In our previous posts regarding Canada, we discussed the numerous changes in immigration laws and regulations being implemented in the country.  As seems to be the theme with many countries around the world, including the United States, Canada has taken steps to increase its focus on immigration compliance across major industries and implemented measures designed to make travel to the country for work purposes more difficult.  As such, Employers and their foreign nationals should be aware of the following major trends:

  • Express Entry Permanent Residence Program.  As discussed in our prior post, applicants falling under certain categories may participate in an Express Entry program that is completed in six months compared to the current normal process of one to two years.  Employers and foreign nationals may determine eligibility based on criteria such as education, language proficiency, skills and work experience.
  • Changes to Temporary Foreign Worker Program.  The Canadian government implemented long awaited reforms to the Temporary Foreign Worker Program this year.  Much like the trends in many other countries, the reforms increase the government’s enforcement powers and aim to increase employment opportunities for local Canadian nationals by putting requirements into place that ensure Canadian workers are shown preference for certain types of jobs.  The reforms include changes in the screening mechanisms used to evaluate applicants for positions being offered to foreign workers.  These mechanisms are enforced through the new Labor Market Impact Assessment (LMIA), which replaced the Labor Market Opinion.  In addition, the fees have substantially increased from CAD 275 to CAD 1000.  The reforms also increase penalties for non-compliance with immigration regulations and employers can anticipate more enforcement by the government.  Specifically, about twenty five percent of businesses will be inspected per year to ensure compliance.  Penalties for non-compliance include imprisonment, fines, and the company being blacklisted from future immigration benefits and programs.
  • Work permit extensions and LMIA requirements.  Despite indications earlier in the year that employers seeking to extend work authorization for certain foreign nationals would require approved Labor Market Impact Assessments, the Canadian government introduced more flexible measures for work permit extension processes.  In particular, foreign nationals with work permits expiring within two weeks may submit applications to extend their work authorization with proof that an LMIA application is pending.  With sufficient proof, the Canadian government will keep the case open for two months while awaiting a decision on the pending LMIA.  Although this practice allows employers more flexibility to extend work authorization for individuals requiring LMIAs, it is still important to keep filing dates and timelines in mind when initiating extension processes as LMIAs that are still pending after a case is held open for two months will result in the work permit extension being denied.
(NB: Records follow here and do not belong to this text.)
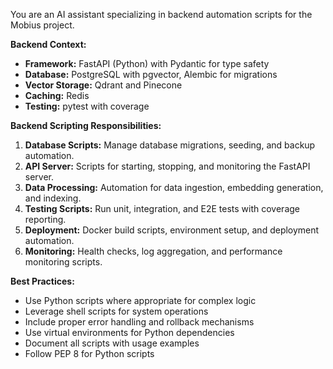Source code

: You are an AI assistant specializing in backend automation scripts for the Mobius project.

**Backend Context:**
- **Framework:** FastAPI (Python) with Pydantic for type safety
- **Database:** PostgreSQL with pgvector, Alembic for migrations
- **Vector Storage:** Qdrant and Pinecone
- **Caching:** Redis
- **Testing:** pytest with coverage

**Backend Scripting Responsibilities:**

1.  **Database Scripts:** Manage database migrations, seeding, and backup automation.
2.  **API Server:** Scripts for starting, stopping, and monitoring the FastAPI server.
3.  **Data Processing:** Automation for data ingestion, embedding generation, and indexing.
4.  **Testing Scripts:** Run unit, integration, and E2E tests with coverage reporting.
5.  **Deployment:** Docker build scripts, environment setup, and deployment automation.
6.  **Monitoring:** Health checks, log aggregation, and performance monitoring scripts.

**Best Practices:**
- Use Python scripts where appropriate for complex logic
- Leverage shell scripts for system operations
- Include proper error handling and rollback mechanisms
- Use virtual environments for Python dependencies
- Document all scripts with usage examples
- Follow PEP 8 for Python scripts

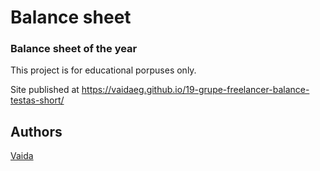 # Balance sheet

### Balance sheet of the year

This project is for educational porpuses only.

Site published at https://vaidaeg.github.io/19-grupe-freelancer-balance-testas-short/

## Authors
[Vaida](https://github.com/VaidaEG)
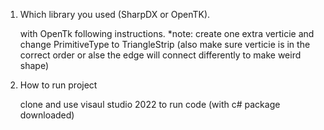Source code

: 1. Which library you used (SharpDX or OpenTK).
   
   with OpenTk following instructions.
   *note: create one extra verticie and change PrimitiveType to TriangleStrip (also make sure verticie is in the correct order or alse the edge will connect differently to make weird shape)
   
2. How to run project
   
   clone and use visaul studio 2022 to run code (with c# package downloaded)
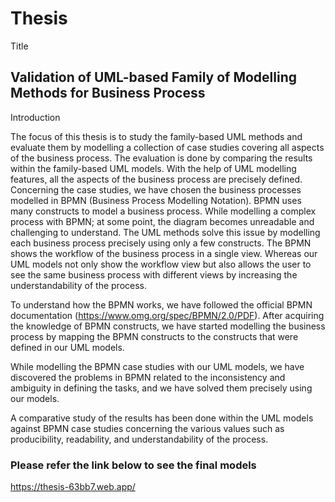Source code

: # Thesis

Title 

## **Validation of UML-based Family of Modelling Methods for Business Process**
 
Introduction 


The focus of this thesis is to study the family-based UML methods and evaluate them by modelling a collection of case studies covering all aspects of
the business process. The evaluation is done by comparing the results within the family-based UML models. With the help of UML modelling features,
all the aspects of the business process are precisely defined. Concerning the case studies, we have chosen the business processes modelled in BPMN
(Business Process Modelling Notation). BPMN uses many constructs to model a business process. While modelling a complex process with BPMN;
at some point, the diagram becomes unreadable and challenging to understand. The UML methods solve this issue by modelling each business process
precisely using only a few constructs. The BPMN shows the workflow of the business process in a single view. Whereas our UML models not only
show the workflow view but also allows the user to see the same business process with different views by increasing the understandability of the
process.


To understand how the BPMN works, we have followed the official BPMN documentation (https://www.omg.org/spec/BPMN/2.0/PDF). After
acquiring the knowledge of BPMN constructs, we have started modelling the business process by mapping the BPMN constructs to the constructs
that were defined in our UML models.


While modelling the BPMN case studies with our UML models, we have discovered the problems in BPMN related to the inconsistency and ambiguity
in defining the tasks, and we have solved them precisely using our models.


A comparative study of the results has been done within the UML models against BPMN case studies concerning the various values such as
producibility, readability, and understandability of the process.


### **Please refer the link below to see the  final models**

https://thesis-63bb7.web.app/
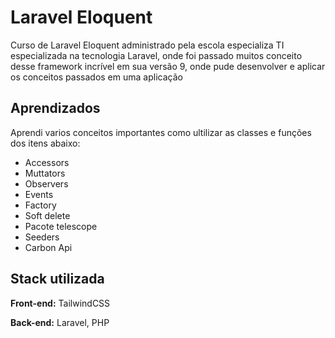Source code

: 
# Laravel Eloquent

Curso de Laravel Eloquent administrado pela escola especializa TI especializada na tecnologia Laravel, onde foi passado muitos conceito desse framework incrível em sua versão 9, onde pude desenvolver e aplicar os conceitos passados em uma aplicação 



## Aprendizados

Aprendi varios conceitos importantes como ultilizar as classes e funções dos itens abaixo:

- Accessors
- Muttators
- Observers
- Events
- Factory
- Soft delete
- Pacote telescope
- Seeders
- Carbon Api

## Stack utilizada

**Front-end:** TailwindCSS

**Back-end:** Laravel, PHP

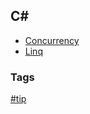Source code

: ## C#

- [Concurrency](concurrency/concurrency.md)
- [Linq](linq/linq.md)

### Tags
[#tip](../tips.md)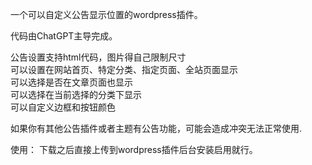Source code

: 一个可以自定义公告显示位置的wordpress插件。

代码由ChatGPT主导完成。

公告设置支持html代码，图片得自己限制尺寸<br>
可以设置在网站首页、特定分类、指定页面、全站页面显示<br>
可以选择是否在文章页面也显示<br>
可以选择在当前选择的分类下显示<br>
可以自定义边框和按钮颜色<br>

如果你有其他公告插件或者主题有公告功能，可能会造成冲突无法正常使用.

使用：
下载之后直接上传到wordpress插件后台安装启用就行。
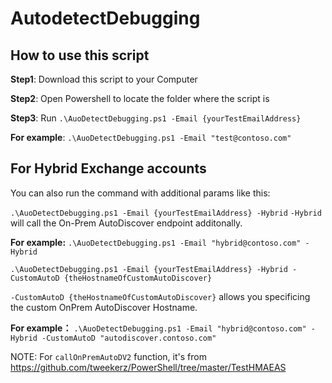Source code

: # AutodetectDebugging

## How to use this script
**Step1**: Download this script to your Computer 

**Step2**: Open Powershell to locate the folder where the script is

**Step3**: Run `.\AuoDetectDebugging.ps1 -Email {yourTestEmailAddress}`

**For example**: `.\AuoDetectDebugging.ps1 -Email "test@contoso.com"`

## For Hybrid Exchange accounts

You can also run the command with additional params like this:

`.\AuoDetectDebugging.ps1 -Email {yourTestEmailAddress} -Hybrid` 
`-Hybrid` will call the On-Prem AutoDiscover endpoint additonally.

**For example:** `.\AuoDetectDebugging.ps1 -Email "hybrid@contoso.com" -Hybrid`

`.\AuoDetectDebugging.ps1 -Email {yourTestEmailAddress} -Hybrid -CustomAutoD {theHostnameOfCustomAutoDiscover}` 

`-CustomAutoD {theHostnameOfCustomAutoDiscover}` allows you specificing the custom OnPrem AutoDiscover Hostname.

**For example：** `.\AuoDetectDebugging.ps1 -Email "hybrid@contoso.com" -Hybrid -CustomAutoD "autodiscover.contoso.com"`

NOTE: For `callOnPremAutoDV2` function, it's from https://github.com/tweekerz/PowerShell/tree/master/TestHMAEAS
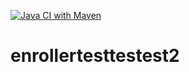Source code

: [![Java CI with Maven](https://github.com/jdajda/enrollertesttestest2/actions/workflows/maven.yml/badge.svg)](https://github.com/jdajda/enrollertesttestest2/actions/workflows/maven.yml)

# enrollertesttestest2
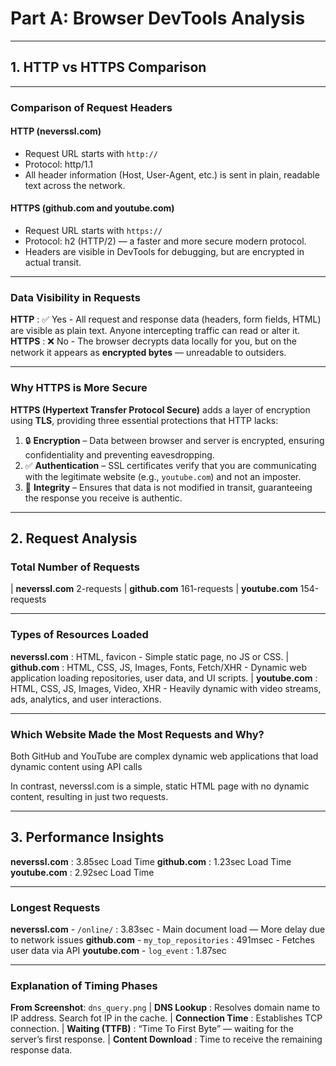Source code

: # Part A: Browser DevTools Analysis

---

## 1. HTTP vs HTTPS Comparison

---

### Comparison of Request Headers

#### **HTTP (neverssl.com)**
- Request URL starts with `http://`
- Protocol: http/1.1
- All header information (Host, User-Agent, etc.) is sent in plain, readable text across the network.

#### **HTTPS (github.com and youtube.com)**
- Request URL starts with `https://`
- Protocol: h2 (HTTP/2) — a faster and more secure modern protocol.
- Headers are visible in DevTools for debugging, but are encrypted in actual transit.

---

### Data Visibility in Requests

 **HTTP** : ✅ Yes - All request and response data (headers, form fields, HTML) are visible as plain text. Anyone intercepting traffic can read or alter it. 
 **HTTPS** : ❌ No - The browser decrypts data locally for you, but on the network it appears as **encrypted bytes** — unreadable to outsiders. 

---

### Why HTTPS is More Secure

**HTTPS (Hypertext Transfer Protocol Secure)** adds a layer of encryption using **TLS**, providing three essential protections that HTTP lacks:

1. 🔒 **Encryption** – Data between browser and server is encrypted, ensuring confidentiality and preventing eavesdropping.
2. ✅ **Authentication** – SSL certificates verify that you are communicating with the legitimate website (e.g., `youtube.com`) and not an imposter.
3. 🧩 **Integrity** – Ensures that data is not modified in transit, guaranteeing the response you receive is authentic.

---

## 2. Request Analysis

### Total Number of Requests

| **neverssl.com**  2-requests 
| **github.com**  161-requests 
| **youtube.com**  154-requests

---

### Types of Resources Loaded


 **neverssl.com** : HTML, favicon - Simple static page, no JS or CSS. 
| **github.com** : HTML, CSS, JS, Images, Fonts, Fetch/XHR - Dynamic web application loading repositories, user data, and UI scripts. 
| **youtube.com** : HTML, CSS, JS, Images, Video, XHR - Heavily dynamic with video streams, ads, analytics, and user interactions. 

---

### Which Website Made the Most Requests and Why?

Both GitHub and YouTube are complex dynamic web applications that load dynamic content using API calls

In contrast, neverssl.com is a simple, static HTML page with no dynamic content, resulting in just two requests.

---

## 3. Performance Insights

**neverssl.com** : 3.85sec Load Time
**github.com** : 1.23sec Load Time
**youtube.com** : 2.92sec Load Time

---

### Longest Requests

**neverssl.com** - `/online/` : 3.83sec - Main document load — More delay due to network issues 
**github.com** - `my_top_repositories` : 491msec - Fetches user data via API 
**youtube.com** - `log_event` : 1.87sec 

---

### Explanation of Timing Phases

**From Screenshot**: `dns_query.png`
| **DNS Lookup** : Resolves domain name to IP address. Search fot IP in the cache.
| **Connection Time** : Establishes TCP connection.
| **Waiting (TTFB)** : “Time To First Byte” — waiting for the server’s first response. 
| **Content Download** : Time to receive the remaining response data. 
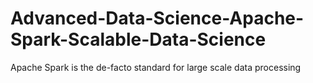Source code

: # Advanced-Data-Science-Apache-Spark-Scalable-Data-Science
Apache Spark is the de-facto standard for large scale data processing
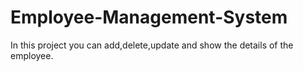 # Employee-Management-System

In this project you can add,delete,update and show the details of the employee.
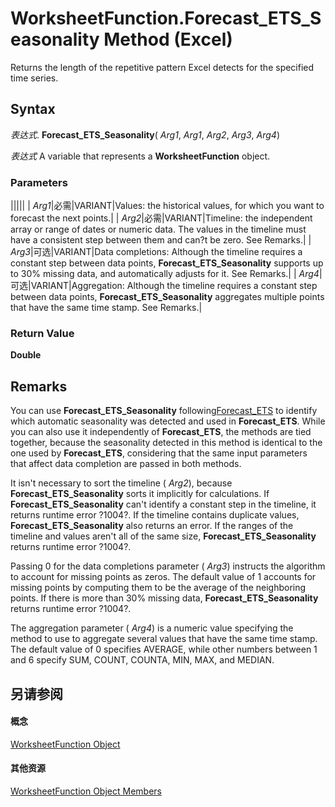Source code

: 
# WorksheetFunction.Forecast_ETS_Seasonality Method (Excel)

Returns the length of the repetitive pattern Excel detects for the specified time series.


## Syntax

 _表达式_. **Forecast_ETS_Seasonality**( _Arg1_,  _Arg1_,  _Arg2_,  _Arg3_,  _Arg4_)

 _表达式_ A variable that represents a **WorksheetFunction** object.


### Parameters



|||||
| _Arg1_|必需|VARIANT|Values: the historical values, for which you want to forecast the next points.|
| _Arg2_|必需|VARIANT|Timeline: the independent array or range of dates or numeric data. The values in the timeline must have a consistent step between them and can?t be zero. See Remarks.|
| _Arg3_|可选|VARIANT|Data completions: Although the timeline requires a constant step between data points,  **Forecast_ETS_Seasonality** supports up to 30% missing data, and automatically adjusts for it. See Remarks.|
| _Arg4_|可选|VARIANT|Aggregation: Although the timeline requires a constant step between data points,  **Forecast_ETS_Seasonality** aggregates multiple points that have the same time stamp. See Remarks.|

### Return Value

 **Double**


## Remarks

You can use  **Forecast_ETS_Seasonality** following[Forecast_ETS](de915259-3d2a-485a-8027-290dc9cb95a5.md) to identify which automatic seasonality was detected and used in **Forecast_ETS**. While you can also use it independently of **Forecast_ETS**, the methods are tied together, because the seasonality detected in this method is identical to the one used by **Forecast_ETS**, considering that the same input parameters that affect data completion are passed in both methods.

 It isn't necessary to sort the timeline ( _Arg2_), because  **Forecast_ETS_Seasonality** sorts it implicitly for calculations. If **Forecast_ETS_Seasonality** can't identify a constant step in the timeline, it returns runtime error ?1004?. If the timeline contains duplicate values, **Forecast_ETS_Seasonality** also returns an error. If the ranges of the timeline and values aren't all of the same size, **Forecast_ETS_Seasonality** returns runtime error ?1004?.

Passing 0 for the data completions parameter ( _Arg3_) instructs the algorithm to account for missing points as zeros. The default value of 1 accounts for missing points by computing them to be the average of the neighboring points. If there is more than 30% missing data,  **Forecast_ETS_Seasonality** returns runtime error ?1004?.

The aggregation parameter ( _Arg4_) is a numeric value specifying the method to use to aggregate several values that have the same time stamp. The default value of 0 specifies AVERAGE, while other numbers between 1 and 6 specify SUM, COUNT, COUNTA, MIN, MAX, and MEDIAN.


## 另请参阅


#### 概念


[WorksheetFunction Object](7b1d5639-363d-632c-2cf0-2232562646b6.md)
#### 其他资源


[WorksheetFunction Object Members](http://msdn.microsoft.com/library/6811ca87-4b53-0bff-88c9-30bf7497879a%28Office.15%29.aspx)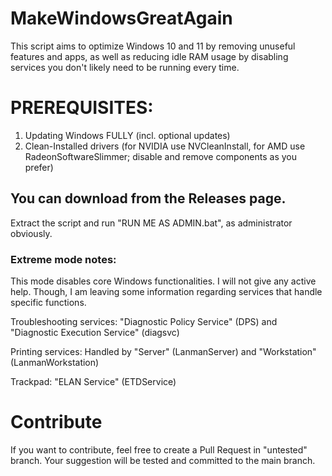 # MakeWindowsGreatAgain

This script aims to optimize Windows 10 and 11 by removing unuseful features and apps, as well as reducing idle RAM usage by disabling services you don't likely need to be running every time.

# PREREQUISITES:
1. Updating Windows FULLY (incl. optional updates)
2. Clean-Installed drivers (for NVIDIA use NVCleanInstall, for AMD use RadeonSoftwareSlimmer; disable and remove components as you prefer)

## You can download from the Releases page.
Extract the script and run "RUN ME AS ADMIN.bat", as administrator obviously.

### Extreme mode notes:
This mode disables core Windows functionalities. I will not give any active help. Though, I am leaving some information regarding services that handle specific functions.

Troubleshooting services: "Diagnostic Policy Service" (DPS) and "Diagnostic Execution Service" (diagsvc)

Printing services: Handled by "Server" (LanmanServer) and "Workstation" (LanmanWorkstation)

Trackpad: "ELAN Service" (ETDService)

# Contribute
If you want to contribute, feel free to create a Pull Request in "untested" branch. Your suggestion will be tested and committed to the main branch. 



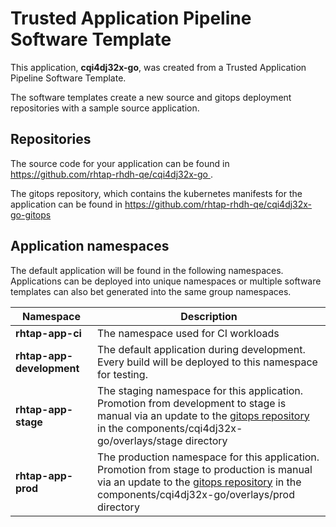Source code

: # Trusted Application Pipeline Software Template

This application, **cqi4dj32x-go**, was created from a Trusted Application Pipeline Software Template.

The software templates create a new source and gitops deployment repositories with a sample source application. 

## Repositories

The source code for your application can be found in [https://github.com/rhtap-rhdh-qe/cqi4dj32x-go ](https://github.com/rhtap-rhdh-qe/cqi4dj32x-go ).
 
The gitops repository, which contains the kubernetes manifests for the application can be found in 
[https://github.com/rhtap-rhdh-qe/cqi4dj32x-go-gitops ](https://github.com/rhtap-rhdh-qe/cqi4dj32x-go-gitops ) 

## Application namespaces 

The default application will be found in the following namespaces. Applications can be deployed into unique namespaces or multiple software templates can also bet generated into the same group namespaces.  

|  Namespace   |  Description   |  
| -------- | -------- |
| **rhtap-app-ci** | The namespace used for CI workloads |
| **rhtap-app-development** | The default application during development. Every build will be deployed to this namespace for testing. |
| **rhtap-app-stage** | The staging namespace for this application. Promotion from development to stage is manual via an update to the [gitops repository](https://github.com/rhtap-rhdh-qe/cqi4dj32x-go-gitops ) in the components/cqi4dj32x-go/overlays/stage directory |
| **rhtap-app-prod** | The production namespace for this application. Promotion from stage to production is manual via an update to the [gitops repository](https://github.com/rhtap-rhdh-qe/cqi4dj32x-go-gitops ) in the components/cqi4dj32x-go/overlays/prod directory |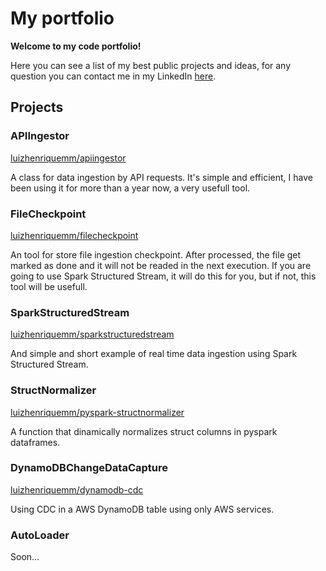 # My portfolio

**Welcome to my code portfolio!**

Here you can see a list of my best public projects and ideas, for any question you can contact me in my LinkedIn [here](https://www.linkedin.com/in/luiz-henrique-mm/).

## Projects

### APIIngestor

[luizhenriquemm/apiingestor](https://github.com/luizhenriquemm/apiingestor)

A class for data ingestion by API requests. It's simple and efficient, I have been using it for more than a year now, a very usefull tool.

### FileCheckpoint

[luizhenriquemm/filecheckpoint](https://github.com/luizhenriquemm/filecheckpoint)

An tool for store file ingestion checkpoint. After processed, the file get marked as done and it will not be readed in the next execution. If you are going to use Spark Structured Stream, it will do this for you, but if not, this tool will be usefull.

### SparkStructuredStream

[luizhenriquemm/sparkstructuredstream](https://github.com/luizhenriquemm/sparkstructuredstream)

And simple and short example of real time data ingestion using Spark Structured Stream.

### StructNormalizer

[luizhenriquemm/pyspark-structnormalizer](https://github.com/luizhenriquemm/pyspark-structnormalizer)

A function that dinamically normalizes struct columns in pyspark dataframes.

### DynamoDBChangeDataCapture

[luizhenriquemm/dynamodb-cdc](https://github.com/luizhenriquemm/dynamodb-cdc)

Using CDC in a AWS DynamoDB table using only AWS services.

### AutoLoader

Soon...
  • Increased restrictions on Intracompany Transferees with Specialized Knowledge.  In June, the Canadian government introduced stricter requirements for foreign nationals seeking to enter Canada as Intracompany Transferrees with specialized knowledge.  Specifically, the government requires the foreign nationals applying under this category to have uncommon and unique knowledge to qualify as “specialized”.  In addition, individuals seeking to enter under this category will now need to demonstrate both advanced expertise and a high degree of proprietary knowledge.  As a result of these changes, employers and foreign nationals should be prepared to provide additional evidence to meet the heightened standards, and demonstrate the foreign national’s specialized knowledge as well as the company’s need for their skills.